Thursday, May 29, 2014
Alexandria In the weeks leading up to the 2014 GI Film Festival, the buzz was all about actor and veterans advocate Gary Sinise appearing at the May 23 Salute to Hollywood Patriots night at the Old Town Theatre. But by the end of the evening, it was Army Staff Sergeant and quadruple amputee Travis Mills that left everyone starstruck.
“I have never seen my son be so moved by anyone he had just met,” said Alexandria Cupcake owner Adnan Hamidi of his 12-year-old son Josh's meeting with Mills. “My son was mesmerized by Travis' speech and the intimate conversation he had with him. It was a real tear jerker moment for us when Travis gave Josh a big hug at the end of the night.”
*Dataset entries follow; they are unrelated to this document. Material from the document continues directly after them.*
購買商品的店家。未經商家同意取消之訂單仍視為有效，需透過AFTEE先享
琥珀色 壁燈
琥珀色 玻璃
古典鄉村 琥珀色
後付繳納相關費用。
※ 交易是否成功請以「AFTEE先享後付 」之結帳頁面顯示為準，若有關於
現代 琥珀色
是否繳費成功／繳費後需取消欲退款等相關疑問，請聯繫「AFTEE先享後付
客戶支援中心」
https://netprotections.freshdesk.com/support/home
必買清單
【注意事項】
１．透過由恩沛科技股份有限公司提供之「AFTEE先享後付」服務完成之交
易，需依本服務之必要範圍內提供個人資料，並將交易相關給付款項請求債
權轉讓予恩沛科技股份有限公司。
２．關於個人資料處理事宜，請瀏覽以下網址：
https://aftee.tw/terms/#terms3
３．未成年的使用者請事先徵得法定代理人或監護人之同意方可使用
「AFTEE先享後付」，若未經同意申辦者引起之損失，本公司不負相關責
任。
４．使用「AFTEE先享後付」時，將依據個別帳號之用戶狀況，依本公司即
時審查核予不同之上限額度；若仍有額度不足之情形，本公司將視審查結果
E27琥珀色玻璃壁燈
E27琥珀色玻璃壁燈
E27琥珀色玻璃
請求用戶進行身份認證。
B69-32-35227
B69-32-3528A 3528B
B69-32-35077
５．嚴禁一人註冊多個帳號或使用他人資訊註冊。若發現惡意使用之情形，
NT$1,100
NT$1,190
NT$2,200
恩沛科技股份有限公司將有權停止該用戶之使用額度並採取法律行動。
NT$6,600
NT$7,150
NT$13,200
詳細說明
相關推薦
After nearly dying on an Afghanistan battlefield, Mills walked the red carpet in Alexandria to attend a screening of “Travis: A Soldier's Story,” a documentary that details his story as one of only five quadruple amputees to survive from the wars in Iraq and Afghanistan.
“Don't feel sorry for me,” Mills told a mesmerized crowd following a screening of the film at the Old Town Theatre. “I just want to be normal.”
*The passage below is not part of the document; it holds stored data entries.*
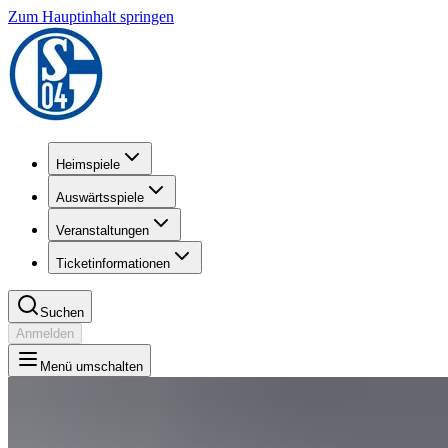
Zum Hauptinhalt springen
Heimspiele
Auswärtsspiele
Veranstaltungen
Ticketinformationen
Suchen
Anmelden
Menü umschalten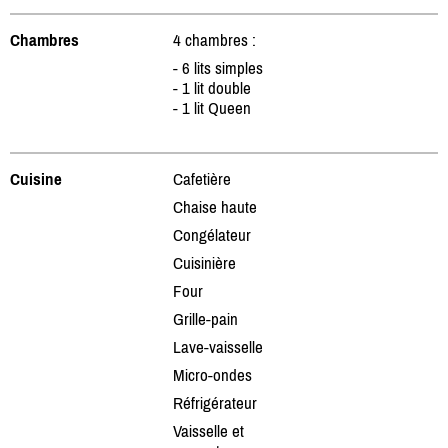
Chambres
4 chambres :
- 6 lits simples
- 1 lit double
- 1 lit Queen
Cuisine
Cafetière
Chaise haute
Congélateur
Cuisinière
Four
Grille-pain
Lave-vaisselle
Micro-ondes
Réfrigérateur
Vaisselle et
A member of the 82nd Airborne, Mills lost portions of both arms and legs as the result of an IED explosion on April 12, 2012, during his third combat deployment to Afghanistan.
“I hope this documentary is inspiring, not only for other wounded soldiers but for everyone struggling with obstacles in their lives,” Mills said. “It's about perseverance and challenging ourselves to look at the way we deal with our own personal trials in life.”
At the time of his injury, Mills and his wife Kelsey's daughter Chloe was just 7 months old.
“Travis has such a will to live that he defied odds by conquering and overcoming his obstacles,” Hamidi said. “His passion to live for his daughter and wife is what kept him going. He said he wants to make sure he walks his daughter down the aisle when she gets married and I have no doubt that he will do it.”
Joining Mills and Sinise on stage were U.S. Army Chief of Staff Gen. Raymond T. Odierno and the sister and college roommate of the late actor James Gandolfini, who was presented with the GI Film Festival Spirit Award for his work profiling Post Traumatic Stress Disorder in the documentary “Wartorn.”
But in the end it was Mills that had everyone talking.
“I was a real honor meeting Travis Mills,” Hamidi said. “Because of him, my son saw firsthand that no obstacle is big enough to stand in your way when you want something bad enough. Travis Mills, we all salute you.”